Nay, the apostle speaks of "by manifestation of the truth commending ourselves to every man's conscience in the sight of God" (2 Cor. 4:2); and the Lord, of its being the condemnation of the world, that "light is come into the world, and men loved darkness rather than light, because their deeds were evil" (John 3:19). There was no lack of evidence: light was there, and men owned its power to their own condemnation, when they sought escape from it.
Even so in the gift was there "the manifestation of the Spirit," and it was "given to every man to profit withal." By the very fact that he had it, he was responsible to use it — responsible to Him who had not given it in vain. In the gift itself lay the ability to minister, and title too; for I am bound to help and serve with what I have. And if souls are helped, they need scarcely ask if I had commission to do it.

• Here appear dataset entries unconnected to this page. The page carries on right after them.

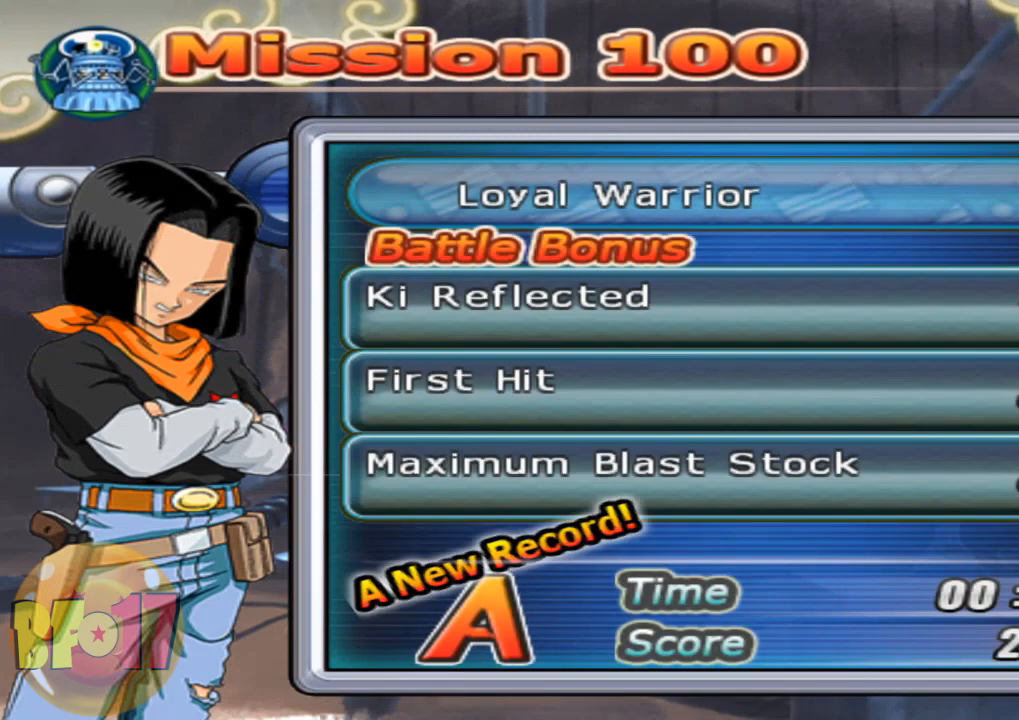
{"buttons": ["SQUARE"], "left_stick": "center", "right_stick": "center", "events": [[434, "SQUARE", "down"]]}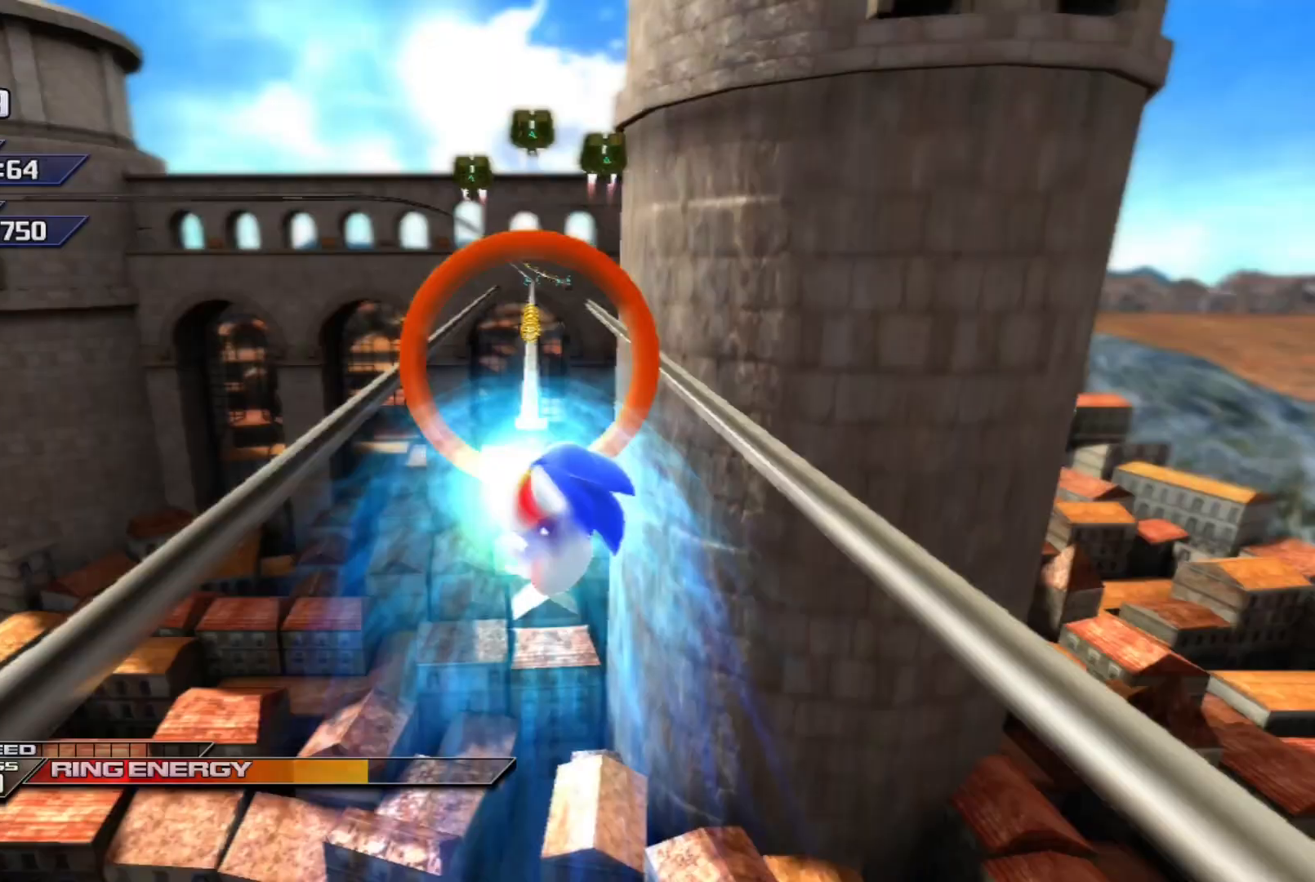
Gameplay with a controller (Xbox layout); each line is a JSON object with the inputs held at the frame after it. "events" lists button and stick changes between this image and that frame as [ms after this image, input, new state], when the widget could be followed in between. Not read: right_stick.
{"buttons": ["X"], "left_stick": "center", "events": []}
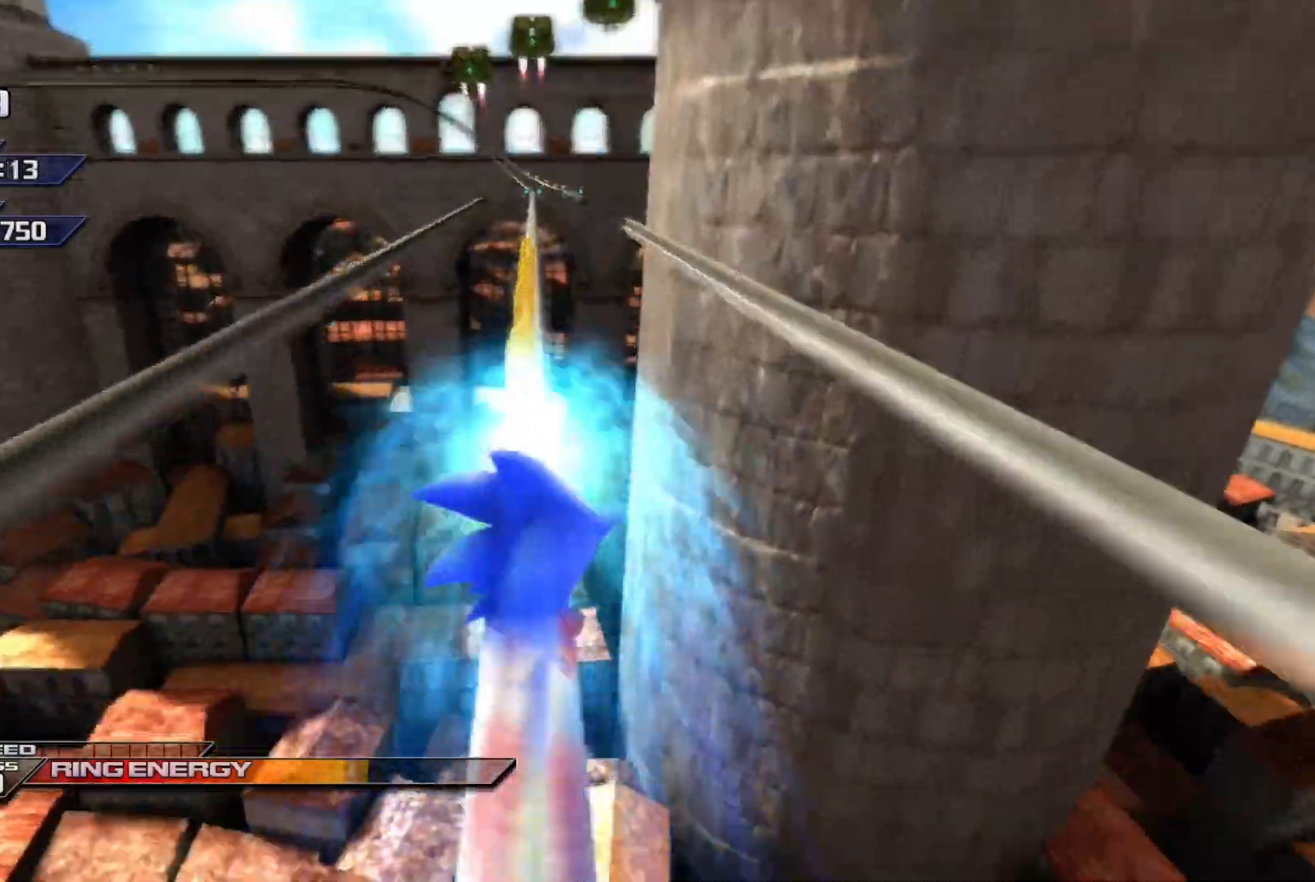
{"buttons": ["X"], "left_stick": "center", "events": []}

This is the simple character of ministry — the service of love, according to the ability which God gives, mutual service of each to each and each to all, without jostling or exclusion of one another. Each gift was thrown into the common treasury, and all were the richer by it. God's blessing and the manifestation of the Spirit were all the sanction needed. All were not teachers, still less public teachers, of the Word; still in these cases, the same principles exactly applied. That was but one department of a service which had many, and which was rendered by each to each according to his sphere.
Was there nothing else than that? Was there no ordained class at all, then? That is another thing altogether. There were, without doubt, in the primitive Church, two classes of officials, regularly appointed, or (if you like) ordained. The deacons were those who, having charge of the fund for the poor and other purposes, were chosen by the saints first for this place of trust in their behalf, and then appointed authoritatively by apostles mediately or immediately. Elders were a second class, — elderly men, as the word imports, — who were appointed in the local assemblies as "bishops," or "overseers," to take cognizance of their state. That the elders were the same as bishops may be seen in Paul's words to the elders of Ephesus, where he exhorts them to "take heed to … all the flock, over which the Holy Ghost hath made you overseers." There they have translated the word, "bishops," but in Titus they have left it" that thou shouldest ordain elders in every city, as I had appointed thee; if any be blameless, … for a bishop must be blameless." (Acts 20:28; Titus 1:5, 7.)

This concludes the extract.